Et ce n’est qu’un début : la série de courses hebdomadaire de la plateforme émiratie rapporte environ 100 000 $ de gains par mois. La série rivale de Zwift Games propose une bourse plus modeste, mais non négligeable, de 113 000 $.
« Je ne veux pas dire que j’ai détesté mon passage dans le WorldTour. C’était une expérience formidable, mais il était temps de me consacrer à ce que j’aime le plus, c’est-à-dire le vélo », a déclaré Osborne.
Jason Osborne, coureur cycliste
Osborne a déclaré au podcast Virtual Velo que, comme de nombreux autres coureurs issus du monde virtuel, il trouvait le sport professionnel trop contraignant et dangereux.
« Ils vous demandent de sauter quand ils le veulent. C’était toujours comme, je ne dirais pas de l’esclavage, mais comme s’ils avaient trop de contrôle », a déclaré Osborne.
Jason Osborne, coureur cycliste
« Nous sommes arrivés à un point où cela n’en valait plus la peine. Cela ne valait pas la peine de prendre le risque de s’écraser. »
Gaffuri : « Une fois que j’ai décidé de faire quelque chose, je m’engage »

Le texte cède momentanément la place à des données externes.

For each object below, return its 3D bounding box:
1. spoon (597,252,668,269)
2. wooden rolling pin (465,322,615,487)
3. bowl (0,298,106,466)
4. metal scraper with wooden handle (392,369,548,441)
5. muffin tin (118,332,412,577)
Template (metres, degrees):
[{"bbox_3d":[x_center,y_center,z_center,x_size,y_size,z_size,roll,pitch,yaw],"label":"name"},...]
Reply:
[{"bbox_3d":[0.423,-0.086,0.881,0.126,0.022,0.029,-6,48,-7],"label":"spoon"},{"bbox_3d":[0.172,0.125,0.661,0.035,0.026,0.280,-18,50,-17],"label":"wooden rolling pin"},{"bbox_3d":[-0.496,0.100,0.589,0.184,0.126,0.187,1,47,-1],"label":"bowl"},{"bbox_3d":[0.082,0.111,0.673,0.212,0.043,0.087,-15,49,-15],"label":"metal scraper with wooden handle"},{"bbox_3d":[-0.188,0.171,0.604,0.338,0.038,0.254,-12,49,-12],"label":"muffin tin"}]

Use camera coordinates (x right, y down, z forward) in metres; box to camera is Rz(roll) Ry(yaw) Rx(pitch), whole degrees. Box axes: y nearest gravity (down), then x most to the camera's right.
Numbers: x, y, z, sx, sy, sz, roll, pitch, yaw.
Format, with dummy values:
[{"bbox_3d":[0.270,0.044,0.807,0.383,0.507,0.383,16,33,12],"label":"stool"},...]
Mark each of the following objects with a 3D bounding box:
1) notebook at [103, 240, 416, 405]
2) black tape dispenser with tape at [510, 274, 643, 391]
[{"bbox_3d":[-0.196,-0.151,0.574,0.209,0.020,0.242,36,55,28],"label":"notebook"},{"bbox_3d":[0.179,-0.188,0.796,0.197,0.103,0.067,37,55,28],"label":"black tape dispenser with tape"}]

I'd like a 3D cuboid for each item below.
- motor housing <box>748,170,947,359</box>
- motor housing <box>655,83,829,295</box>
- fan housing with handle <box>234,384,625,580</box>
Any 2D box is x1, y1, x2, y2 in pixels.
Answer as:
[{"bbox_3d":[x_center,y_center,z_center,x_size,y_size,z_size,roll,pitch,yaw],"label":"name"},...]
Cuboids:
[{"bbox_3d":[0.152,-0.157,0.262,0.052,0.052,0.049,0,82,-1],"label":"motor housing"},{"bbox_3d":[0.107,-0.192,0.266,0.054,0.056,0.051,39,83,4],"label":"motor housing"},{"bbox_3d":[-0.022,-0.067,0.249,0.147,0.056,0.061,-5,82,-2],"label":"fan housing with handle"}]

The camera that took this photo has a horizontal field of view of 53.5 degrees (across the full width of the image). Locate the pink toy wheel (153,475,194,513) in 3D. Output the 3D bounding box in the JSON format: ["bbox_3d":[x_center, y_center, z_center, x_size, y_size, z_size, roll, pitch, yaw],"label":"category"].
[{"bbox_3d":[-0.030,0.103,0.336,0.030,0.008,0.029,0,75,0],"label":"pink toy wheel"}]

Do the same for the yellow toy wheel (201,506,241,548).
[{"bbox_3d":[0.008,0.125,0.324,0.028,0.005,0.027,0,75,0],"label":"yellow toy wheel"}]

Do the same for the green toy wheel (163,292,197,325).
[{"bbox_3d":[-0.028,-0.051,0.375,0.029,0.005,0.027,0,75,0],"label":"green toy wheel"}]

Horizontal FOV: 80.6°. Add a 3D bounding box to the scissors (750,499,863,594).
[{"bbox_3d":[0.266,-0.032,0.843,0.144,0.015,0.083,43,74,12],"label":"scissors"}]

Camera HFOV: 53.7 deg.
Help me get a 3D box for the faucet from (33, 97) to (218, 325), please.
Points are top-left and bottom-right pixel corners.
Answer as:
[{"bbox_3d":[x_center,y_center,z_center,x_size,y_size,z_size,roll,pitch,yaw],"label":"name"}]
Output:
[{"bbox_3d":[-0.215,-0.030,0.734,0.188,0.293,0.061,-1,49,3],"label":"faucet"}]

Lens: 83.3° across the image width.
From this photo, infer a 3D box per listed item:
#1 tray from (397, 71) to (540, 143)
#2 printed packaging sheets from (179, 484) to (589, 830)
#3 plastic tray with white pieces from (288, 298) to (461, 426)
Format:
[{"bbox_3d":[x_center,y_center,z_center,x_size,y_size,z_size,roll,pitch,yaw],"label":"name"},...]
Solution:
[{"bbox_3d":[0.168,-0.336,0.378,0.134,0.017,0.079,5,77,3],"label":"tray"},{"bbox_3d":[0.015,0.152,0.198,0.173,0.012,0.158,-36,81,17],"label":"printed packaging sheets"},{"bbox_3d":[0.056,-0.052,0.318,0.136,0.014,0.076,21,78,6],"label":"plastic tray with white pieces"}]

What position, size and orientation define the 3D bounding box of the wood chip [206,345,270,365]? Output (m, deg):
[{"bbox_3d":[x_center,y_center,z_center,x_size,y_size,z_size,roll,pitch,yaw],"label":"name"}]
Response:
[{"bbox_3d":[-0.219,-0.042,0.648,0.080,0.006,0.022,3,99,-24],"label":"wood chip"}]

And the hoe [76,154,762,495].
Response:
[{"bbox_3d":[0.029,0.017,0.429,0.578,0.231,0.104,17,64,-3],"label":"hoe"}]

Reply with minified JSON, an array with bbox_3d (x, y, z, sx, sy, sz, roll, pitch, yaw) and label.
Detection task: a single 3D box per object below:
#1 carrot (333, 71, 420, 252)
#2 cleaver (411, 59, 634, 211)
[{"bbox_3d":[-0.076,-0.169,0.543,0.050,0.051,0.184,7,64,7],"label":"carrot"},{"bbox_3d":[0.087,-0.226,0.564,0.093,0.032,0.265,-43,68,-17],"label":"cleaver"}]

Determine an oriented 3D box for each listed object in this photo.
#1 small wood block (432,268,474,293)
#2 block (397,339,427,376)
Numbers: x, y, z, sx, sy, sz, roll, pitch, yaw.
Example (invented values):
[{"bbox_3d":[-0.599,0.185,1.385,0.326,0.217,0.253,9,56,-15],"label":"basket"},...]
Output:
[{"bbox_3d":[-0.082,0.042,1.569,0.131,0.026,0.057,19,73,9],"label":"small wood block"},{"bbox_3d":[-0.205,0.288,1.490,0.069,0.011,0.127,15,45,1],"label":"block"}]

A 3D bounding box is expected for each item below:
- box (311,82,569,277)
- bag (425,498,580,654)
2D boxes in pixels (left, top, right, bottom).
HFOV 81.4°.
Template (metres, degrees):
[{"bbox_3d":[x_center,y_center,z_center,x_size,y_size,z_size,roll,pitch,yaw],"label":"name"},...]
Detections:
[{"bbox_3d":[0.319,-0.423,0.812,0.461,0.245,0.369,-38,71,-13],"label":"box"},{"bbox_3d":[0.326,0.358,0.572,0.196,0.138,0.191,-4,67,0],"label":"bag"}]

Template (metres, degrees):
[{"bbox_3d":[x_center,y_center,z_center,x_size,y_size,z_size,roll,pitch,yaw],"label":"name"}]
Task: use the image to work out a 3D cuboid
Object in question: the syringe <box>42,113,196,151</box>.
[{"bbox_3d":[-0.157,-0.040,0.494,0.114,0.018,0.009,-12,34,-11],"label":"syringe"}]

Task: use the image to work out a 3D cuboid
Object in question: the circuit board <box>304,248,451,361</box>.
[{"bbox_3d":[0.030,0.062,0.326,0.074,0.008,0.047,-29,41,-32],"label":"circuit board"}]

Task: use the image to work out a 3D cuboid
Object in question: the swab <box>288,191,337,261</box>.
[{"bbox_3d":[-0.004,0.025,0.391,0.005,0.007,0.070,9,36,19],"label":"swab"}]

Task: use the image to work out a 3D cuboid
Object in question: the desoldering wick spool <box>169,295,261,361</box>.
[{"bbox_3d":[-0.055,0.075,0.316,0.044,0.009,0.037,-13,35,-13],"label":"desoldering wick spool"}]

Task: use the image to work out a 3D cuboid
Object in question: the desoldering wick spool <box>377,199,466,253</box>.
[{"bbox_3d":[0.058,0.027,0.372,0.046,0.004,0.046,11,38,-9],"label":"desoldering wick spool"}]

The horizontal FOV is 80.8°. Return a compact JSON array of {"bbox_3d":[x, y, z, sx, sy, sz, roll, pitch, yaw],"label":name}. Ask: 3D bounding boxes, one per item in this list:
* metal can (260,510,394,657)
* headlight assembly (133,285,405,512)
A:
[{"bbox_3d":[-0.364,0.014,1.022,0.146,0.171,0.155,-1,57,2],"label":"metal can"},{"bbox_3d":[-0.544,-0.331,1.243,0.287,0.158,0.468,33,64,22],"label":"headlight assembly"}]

Il n’est donc pas surprenant que les coureurs ayant leurs racines sur l’entraîneur retournent en toute sécurité dans leurs grottes de douleur. Les gains en espèces sont bien réels et importants.
Gaffuri, la nouvelle recrue de Picnic-PostNL, parviendra-t-il à inverser la tendance et à s’imposer sur la route ?
Il est convaincu qu’il a définitivement quitté le monde de l’e-racing.
« Je suis assez constant sur le vélo, et en dehors du vélo, je dirais que j’apprends vite : une fois que je me décide à quelque chose, je m’y engage vraiment », a déclaré Gaffuri dans le communiqué de l’équipe.
Mattia Gaffuri, coureur cycliste
« Je suis convaincu que ma capacité d’apprentissage et d’adaptation, ainsi que le soutien de l’équipe, m’aideront à franchir de grandes étapes dans les années à venir. »
Et pour l’équipe Picnic ? Eh bien, on ne rate jamais les opportunités que l’on ne saisit pas.